Si no existiera Lars von Trier, habría que inventarlo. Por el bien del cine entendido como un arte que debería estar en permanente evolución.

No siempre le salen bien las cosas, pero cuando eso ocurre --Europa , Rompiendo las olas -- parece que la narrativa da un paso gigante. Vuelve a ser el caso de Dogville , un filme admirable en todos los sentidos: reinventa la puesta en escena, se sirve del estilo del Dogma finiquitándolo al mismo tiempo y ofrece uno de los retratos más desesperantes que nadie se ha atrevido a realizar nunca de la sociedad norteamericana.
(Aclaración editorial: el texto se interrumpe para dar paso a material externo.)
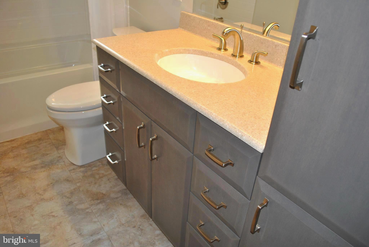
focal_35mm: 27
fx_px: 277
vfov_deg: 48.0
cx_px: 184
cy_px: 124
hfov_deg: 67.3
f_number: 3.5
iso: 200
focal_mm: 18
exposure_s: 1/60
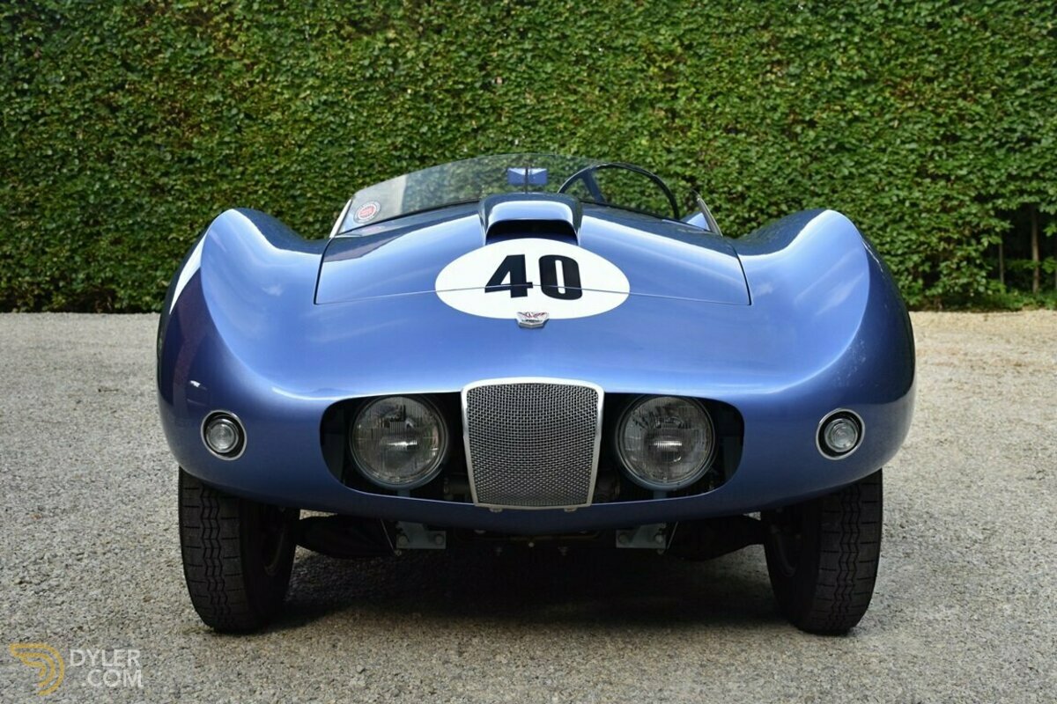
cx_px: 528
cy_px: 352
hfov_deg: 43.6
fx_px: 1321
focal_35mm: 45
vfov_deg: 29.9
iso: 400
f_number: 4
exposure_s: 1/250
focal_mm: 30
Von Trier coloca a sus personajes, 15 adultos y media docena de niños, en un escenario de fondo oscuro, cuando es de noche, y de blanco cegador, cuando es de día. Durante 177 minutos muestra sus evoluciones sobre esa tarima adornada con pocos objetos y con los nombres de cada personaje escritos en tiza en el lugar que representan sus casas.
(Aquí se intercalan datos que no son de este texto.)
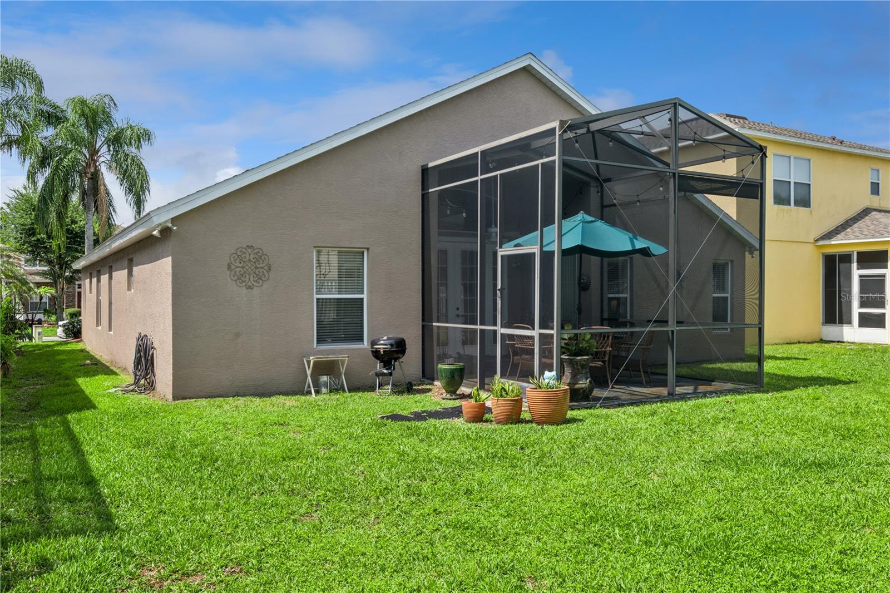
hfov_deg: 61.9
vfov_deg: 43.6
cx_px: 445
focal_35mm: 30
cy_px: 296
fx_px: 741
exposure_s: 1/40
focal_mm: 30
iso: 125
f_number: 20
La película se divide en un prólogo y nueve capítulos. Cada uno corresponde a un estado de ánimo en la relación entre los habitantes de Dogville y Grace, la fugitiva interpretada excelentemente por Nicole Kidman que llega al pueblo escapando de unos gángsteres. Primero es acogida. Después, humillada.

Dogville es la anatomía de una sociedad basada en la inseguridad, el peso atormentado de la religión, el puritanismo y la desconfianza. Grace no es ni mucho menos un ser virginal, pero arroja luz en una comunidad cerrada que en su concepción anímica y escénica resume el gran teatro del mundo (norteamericano), según Von Trier.

El desenlace, de concepción casi operística, coronado por unos títulos de crédito excepcionales, con fotografías del reverso oscuro del sueño americano sobre las que se escucha el Young americans de David Bowie, te deja estremecido contra la butaca tras tres horas de opresiva desazón. Así se conciben las obras maestras.